The Sharks have 14 players currently on their NHL roster under contract for next year, leaving them with roughly $8.7M to fill the bottom third of their roster. The good news is the top end of their roster is as good as any in the league.
The bad news is they can only afford a little over $1M per player for one-third of their roster unless the cap goes up.
St. Louis Blues
Best Case: Find an owner, spend some money.
Worst Case: Continue to be handicapped by lack of stable ownership.
There are a few guys in St. Louis that will be interesting when July hits. Chris Stewart, TJ Oshie and David Perron will all be restricted free agents, while Brian Elliott and Barret Jackman will be unrestricted.

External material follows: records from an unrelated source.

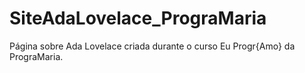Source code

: # SiteAdaLovelace_PrograMaria
Página sobre Ada Lovelace criada durante o curso Eu Progr{Amo} da PrograMaria.
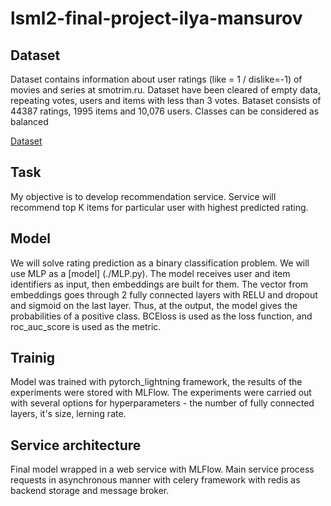 # lsml2-final-project-ilya-mansurov

## Dataset

Dataset contains information about user ratings (like = 1 / dislike=-1) of movies and series at smotrim.ru.
Dataset have been cleared of empty data, repeating votes, users and items with less than 3 votes.
Вataset consists of 44387 ratings, 1995 items and 10,076 users. Classes can be considered as balanced

[Dataset](./data/raw_ratings.csv)

## Task

My objective is to develop recommendation service. Service will recommend top K items for particular user with highest predicted rating.

## Model

We will solve rating prediction as a binary classification problem. We will use MLP as a [model] (./MLP.py).
The model receives user and item identifiers as input, then embeddings are built for them.
The vector from embeddings goes through 2 fully connected layers with RELU and dropout and sigmoid on the last layer.
Thus, at the output, the model gives the probabilities of a positive class. BCEloss is used as the loss function,
and roc_auc_score is used as the metric.

## Trainig

Model was trained with pytorch_lightning framework, the results of the experiments were stored with MLFlow.
The experiments were carried out with several options for hyperparameters - the number of fully connected layers,
it's size, lerning rate.

## Service architecture

Final model wrapped in a web service with MLFlow. Main service process requests in asynchronous manner with celery
framework with redis as backend storage and message broker.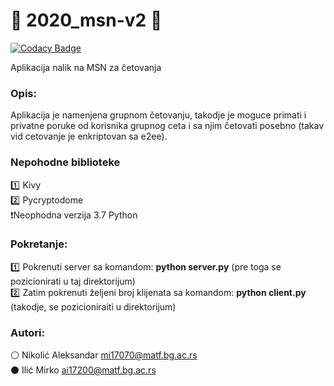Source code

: # :email: 2020_msn-v2 :email:

[![Codacy Badge](https://api.codacy.com/project/badge/Grade/5e4ccd4e5d36478489ed090738265450)](https://app.codacy.com/gh/matf-pp/2020_msn-v2?utm_source=github.com&utm_medium=referral&utm_content=matf-pp/2020_msn-v2&utm_campaign=Badge_Grade_Dashboard)

Aplikacija nalik na MSN za četovanja

### Opis:
Aplikacija je namenjena grupnom četovanju, takodje je moguce primati i privatne poruke od korisnika grupnog ceta i sa njim četovati posebno (takav vid cetovanje je enkriptovan sa e2ee).

### Nepohodne biblioteke
:one: Kivy<br>
:two: Pycryptodome<br>
:exclamation:Neophodna verzija 3.7 Python 

### Pokretanje:
:one: Pokrenuti server sa komandom: <b>python server.py</b> (pre toga se pozicionirati u taj direktorijum)<br>
:two: Zatim pokrenuti željeni broj klijenata sa komandom: <b>python client.py</b> (takodje, se pozicioniraiti u direktorijum)

### Autori:
:white_circle: Nikolić Aleksandar mi17070@matf.bg.ac.rs<br>
:black_circle: Ilić Mirko ai17200@matf.bg.ac.rs
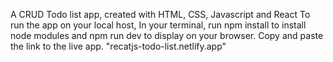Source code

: A CRUD Todo list app, created with HTML, CSS, Javascript and React
To run the app on your local host, In your terminal, run npm install to install node modules and npm run dev to display on your browser.
Copy and paste the link to the live app. "recatjs-todo-list.netlify.app"
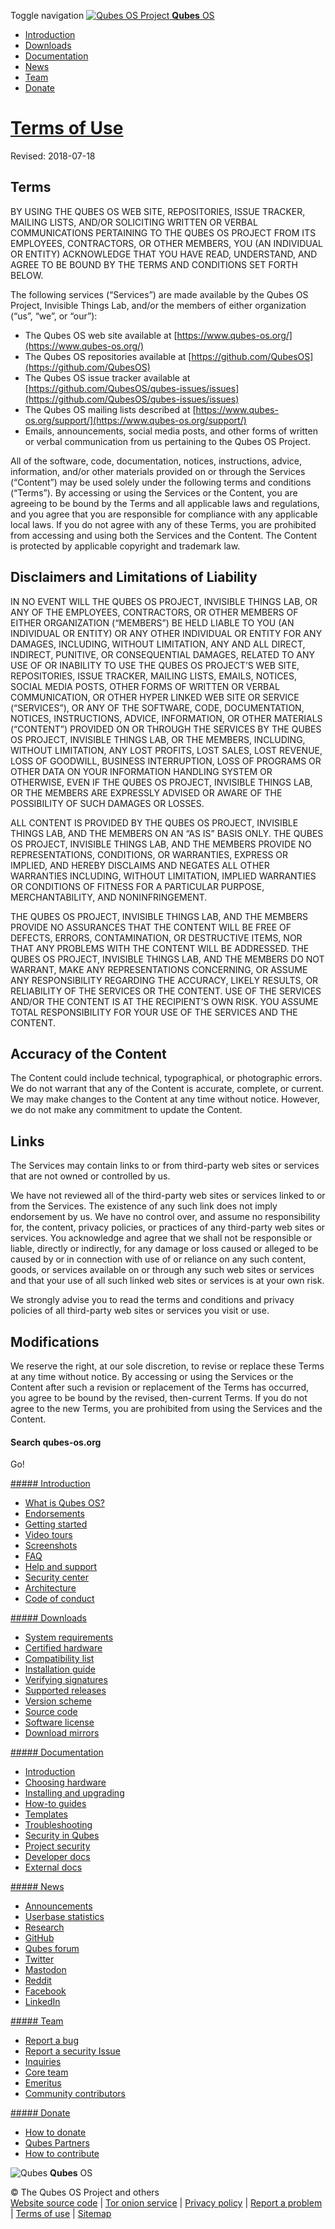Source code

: Toggle navigation [![Qubes OS Project](/attachment/icons/128x128/apps/qubes-logo-icon.png) **Qubes** OS](https://www.qubes-os.org/)

* [Introduction](https://www.qubes-os.org/intro/)
* [Downloads](https://www.qubes-os.org/downloads/)
* [Documentation](https://www.qubes-os.org/doc/)
* [News](https://www.qubes-os.org/news/)
* [Team](https://www.qubes-os.org/team/)
* [Donate](https://www.qubes-os.org/donate/)

[Terms of Use](https://www.qubes-os.org/terms/)
===============================================

Revised: 2018-07-18

Terms
-----

BY USING THE QUBES OS WEB SITE, REPOSITORIES, ISSUE TRACKER, MAILING LISTS, AND/OR SOLICITING WRITTEN OR VERBAL COMMUNICATIONS PERTAINING TO THE QUBES OS PROJECT FROM ITS EMPLOYEES, CONTRACTORS, OR OTHER MEMBERS, YOU (AN INDIVIDUAL OR ENTITY) ACKNOWLEDGE THAT YOU HAVE READ, UNDERSTAND, AND AGREE TO BE BOUND BY THE TERMS AND CONDITIONS SET FORTH BELOW.

The following services (“Services”) are made available by the Qubes OS Project, Invisible Things Lab, and/or the members of either organization (“us”, “we”, or “our”):

* The Qubes OS web site available at [https://www.qubes-os.org/](https://www.qubes-os.org/)
* The Qubes OS repositories available at [https://github.com/QubesOS](https://github.com/QubesOS)
* The Qubes OS issue tracker available at [https://github.com/QubesOS/qubes-issues/issues](https://github.com/QubesOS/qubes-issues/issues)
* The Qubes OS mailing lists described at [https://www.qubes-os.org/support/](https://www.qubes-os.org/support/)
* Emails, announcements, social media posts, and other forms of written or verbal communication from us pertaining to the Qubes OS Project.

All of the software, code, documentation, notices, instructions, advice, information, and/or other materials provided on or through the Services (“Content”) may be used solely under the following terms and conditions (“Terms”). By accessing or using the Services or the Content, you are agreeing to be bound by the Terms and all applicable laws and regulations, and you agree that you are responsible for compliance with any applicable local laws. If you do not agree with any of these Terms, you are prohibited from accessing and using both the Services and the Content. The Content is protected by applicable copyright and trademark law.

Disclaimers and Limitations of Liability
----------------------------------------

IN NO EVENT WILL THE QUBES OS PROJECT, INVISIBLE THINGS LAB, OR ANY OF THE EMPLOYEES, CONTRACTORS, OR OTHER MEMBERS OF EITHER ORGANIZATION (“MEMBERS”) BE HELD LIABLE TO YOU (AN INDIVIDUAL OR ENTITY) OR ANY OTHER INDIVIDUAL OR ENTITY FOR ANY DAMAGES, INCLUDING, WITHOUT LIMITATION, ANY AND ALL DIRECT, INDIRECT, PUNITIVE, OR CONSEQUENTIAL DAMAGES, RELATED TO ANY USE OF OR INABILITY TO USE THE QUBES OS PROJECT’S WEB SITE, REPOSITORIES, ISSUE TRACKER, MAILING LISTS, EMAILS, NOTICES, SOCIAL MEDIA POSTS, OTHER FORMS OF WRITTEN OR VERBAL COMMUNICATION, OR OTHER HYPER LINKED WEB SITE OR SERVICE (“SERVICES”), OR ANY OF THE SOFTWARE, CODE, DOCUMENTATION, NOTICES, INSTRUCTIONS, ADVICE, INFORMATION, OR OTHER MATERIALS (“CONTENT”) PROVIDED ON OR THROUGH THE SERVICES BY THE QUBES OS PROJECT, INVISIBLE THINGS LAB, OR THE MEMBERS, INCLUDING, WITHOUT LIMITATION, ANY LOST PROFITS, LOST SALES, LOST REVENUE, LOSS OF GOODWILL, BUSINESS INTERRUPTION, LOSS OF PROGRAMS OR OTHER DATA ON YOUR INFORMATION HANDLING SYSTEM OR OTHERWISE, EVEN IF THE QUBES OS PROJECT, INVISIBLE THINGS LAB, OR THE MEMBERS ARE EXPRESSLY ADVISED OR AWARE OF THE POSSIBILITY OF SUCH DAMAGES OR LOSSES.

ALL CONTENT IS PROVIDED BY THE QUBES OS PROJECT, INVISIBLE THINGS LAB, AND THE MEMBERS ON AN “AS IS” BASIS ONLY. THE QUBES OS PROJECT, INVISIBLE THINGS LAB, AND THE MEMBERS PROVIDE NO REPRESENTATIONS, CONDITIONS, OR WARRANTIES, EXPRESS OR IMPLIED, AND HEREBY DISCLAIMS AND NEGATES ALL OTHER WARRANTIES INCLUDING, WITHOUT LIMITATION, IMPLIED WARRANTIES OR CONDITIONS OF FITNESS FOR A PARTICULAR PURPOSE, MERCHANTABILITY, AND NONINFRINGEMENT.

THE QUBES OS PROJECT, INVISIBLE THINGS LAB, AND THE MEMBERS PROVIDE NO ASSURANCES THAT THE CONTENT WILL BE FREE OF DEFECTS, ERRORS, CONTAMINATION, OR DESTRUCTIVE ITEMS, NOR THAT ANY PROBLEMS WITH THE CONTENT WILL BE ADDRESSED. THE QUBES OS PROJECT, INVISIBLE THINGS LAB, AND THE MEMBERS DO NOT WARRANT, MAKE ANY REPRESENTATIONS CONCERNING, OR ASSUME ANY RESPONSIBILITY REGARDING THE ACCURACY, LIKELY RESULTS, OR RELIABILITY OF THE SERVICES OR THE CONTENT. USE OF THE SERVICES AND/OR THE CONTENT IS AT THE RECIPIENT’S OWN RISK. YOU ASSUME TOTAL RESPONSIBILITY FOR YOUR USE OF THE SERVICES AND THE CONTENT.

Accuracy of the Content
-----------------------

The Content could include technical, typographical, or photographic errors. We do not warrant that any of the Content is accurate, complete, or current. We may make changes to the Content at any time without notice. However, we do not make any commitment to update the Content.

Links
-----

The Services may contain links to or from third-party web sites or services that are not owned or controlled by us.

We have not reviewed all of the third-party web sites or services linked to or from the Services. The existence of any such link does not imply endorsement by us. We have no control over, and assume no responsibility for, the content, privacy policies, or practices of any third-party web sites or services. You acknowledge and agree that we shall not be responsible or liable, directly or indirectly, for any damage or loss caused or alleged to be caused by or in connection with use of or reliance on any such content, goods, or services available on or through any such web sites or services and that your use of all such linked web sites or services is at your own risk.

We strongly advise you to read the terms and conditions and privacy policies of all third-party web sites or services you visit or use.

Modifications
-------------

We reserve the right, at our sole discretion, to revise or replace these Terms at any time without notice. By accessing or using the Services or the Content after such a revision or replacement of the Terms has occurred, you agree to be bound by the revised, then-current Terms. If you do not agree to the new Terms, you are prohibited from using the Services and the Content.

#### Search qubes-os.org

  Go!

[##### Introduction](https://www.qubes-os.org/intro/)

* [What is Qubes OS?](https://www.qubes-os.org/intro/)
* [Endorsements](https://www.qubes-os.org/endorsements/)
* [Getting started](https://www.qubes-os.org/doc/getting-started/)
* [Video tours](https://www.qubes-os.org/video-tours/)
* [Screenshots](https://www.qubes-os.org/screenshots/)
* [FAQ](https://www.qubes-os.org/faq/)
* [Help and support](https://www.qubes-os.org/support/)
* [Security center](https://www.qubes-os.org/security/)
* [Architecture](https://www.qubes-os.org/doc/architecture/)
* [Code of conduct](https://www.qubes-os.org/code-of-conduct/)

[##### Downloads](https://www.qubes-os.org/downloads/)

* [System requirements](https://www.qubes-os.org/doc/system-requirements/)
* [Certified hardware](https://www.qubes-os.org/doc/certified-hardware/)
* [Compatibility list](https://www.qubes-os.org/hcl/)
* [Installation guide](https://www.qubes-os.org/doc/installation-guide/)
* [Verifying signatures](https://www.qubes-os.org/security/verifying-signatures/)
* [Supported releases](https://www.qubes-os.org/doc/supported-releases/)
* [Version scheme](https://www.qubes-os.org/doc/version-scheme/)
* [Source code](https://www.qubes-os.org/doc/source-code/)
* [Software license](https://www.qubes-os.org/doc/license/)
* [Download mirrors](https://www.qubes-os.org/downloads/#mirrors)

[##### Documentation](https://www.qubes-os.org/doc/)

* [Introduction](https://www.qubes-os.org/doc/#introduction)
* [Choosing hardware](https://www.qubes-os.org/doc/#choosing-your-hardware)
* [Installing and upgrading](https://www.qubes-os.org/doc/#downloading-installing-and-upgrading-qubes)
* [How-to guides](https://www.qubes-os.org/doc/#how-to-guides)
* [Templates](https://www.qubes-os.org/doc/#templates)
* [Troubleshooting](https://www.qubes-os.org/doc/#troubleshooting)
* [Security in Qubes](https://www.qubes-os.org/doc/#security-in-qubes)
* [Project security](https://www.qubes-os.org/doc/#project-security)
* [Developer docs](https://www.qubes-os.org/doc/#developer-documentation)
* [External docs](https://www.qubes-os.org/doc/#external-documentation)

[##### News](https://www.qubes-os.org/news/)

* [Announcements](https://www.qubes-os.org/news/categories/#announcements)
* [Userbase statistics](https://www.qubes-os.org/statistics/)
* [Research](https://www.qubes-os.org/research/)
* [GitHub](https://github.com/QubesOS)
* [Qubes forum](https://forum.qubes-os.org/)
* [Twitter](https://twitter.com/QubesOS)
* [Mastodon](https://mastodon.social/@QubesOS)
* [Reddit](https://www.reddit.com/r/Qubes/)
* [Facebook](https://www.facebook.com/QubesOS)
* [LinkedIn](https://www.linkedin.com/company/qubes-os/)

[##### Team](https://www.qubes-os.org/team/)

* [Report a bug](https://www.qubes-os.org/doc/issue-tracking/)
* [Report a security Issue](https://www.qubes-os.org/security/)
* [Inquiries](https://www.qubes-os.org/team/#inquiries)
* [Core team](https://www.qubes-os.org/team/#core-team)
* [Emeritus](https://www.qubes-os.org/team/#emeritus)
* [Community contributors](https://www.qubes-os.org/team/#community-contributors)

[##### Donate](https://www.qubes-os.org/donate/)

* [How to donate](https://www.qubes-os.org/donate/)
* [Qubes Partners](https://www.qubes-os.org/partners/)
* [How to contribute](https://www.qubes-os.org/doc/contributing/)

 ![Qubes](/attachment/icons/logo-outline-small.svg) **Qubes** OS

© The Qubes OS Project and others  
[Website source code](https://github.com/QubesOS/qubesos.github.io) | [Tor onion service](http://qubesosfasa4zl44o4tws22di6kepyzfeqv3tg4e3ztknltfxqrymdad.onion/) | [Privacy policy](https://www.qubes-os.org/privacy/) | [Report a problem](https://www.qubes-os.org/doc/issue-tracking/) | [Terms of use](https://www.qubes-os.org/terms/) | [Sitemap](https://www.qubes-os.org/sitemap.xml)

They've been playing so well this year and will have a ton of cap space, so they could be a big player in the free-agent market if they figure out their ownership situation.
Tampa Bay Lightning
Best Case: Find a goalie that can play, pay him.
Worst Case: Dwayne Roloson.
Scoring shouldn't be a problem for the Bolts, but they've been awful on the back end this year. They'll undoubtedly put any available resources into blue line depth and one (or two) new goalies.
Toronto Maple Leafs
Best Case: Keep Mikhail Grabovski and one of Cody Franson/Keith Aulie. Add depth, maybe a superstar.
Worst Case: Don't make a trade, don't land a top-tier free agent.
The Leafs are in a great position right now as the league's top needs approaching the trade market are centers and defensemen and they have an excess of...centers and defensemen.
They have a number of players hitting free agency in 2013, so that will undoubtedly have an influence on what they do this summer.
Best Case: Keep Cory Schneider.
Worst Case: Lose Schneider and don't replace him.
The offensive depth on the Canucks that's signed long-term is some of the best in the league, and the top end of their blue line is signed through at least next year. The biggest decision they'll have to make this summer is between the pipes.
With so many teams desperate for a goalie, the market for Schneider will be strong. Even though Vancouver controls his restricted rights, there might be enough value out there that he's worth moving.
But they must replace him if he doesn't return.
Best Case: Mike Green is healthy and stays, get value for Semin's rights.
Worst Case: Green and Dennis Wideman both leave, Alex Semin leaves.
Green's health makes him a huge question mark this summer, coming off a deal with a $5.25M cap number.
They'll have to determine whether or not they make a play with his restricted rights or put them on the market and look elsewhere, while they'll also have to make a decision up front with Alexander Semin.
Best Case: Keep Evander Kane, sign a goalie, add quality depth (see Florida Panthers).
Worst Case: Kane asks for too much money, don't get a goalie, don't add depth (see Tampa Bay Lightning)
Both of their NHL netminders are free agents this summer, and they'll have to add depth on their blue line as well. They're having a good season at the ticket window, though, and should have some money to spend on players like Evander Kane that they want/need to keep and bringing in outside help.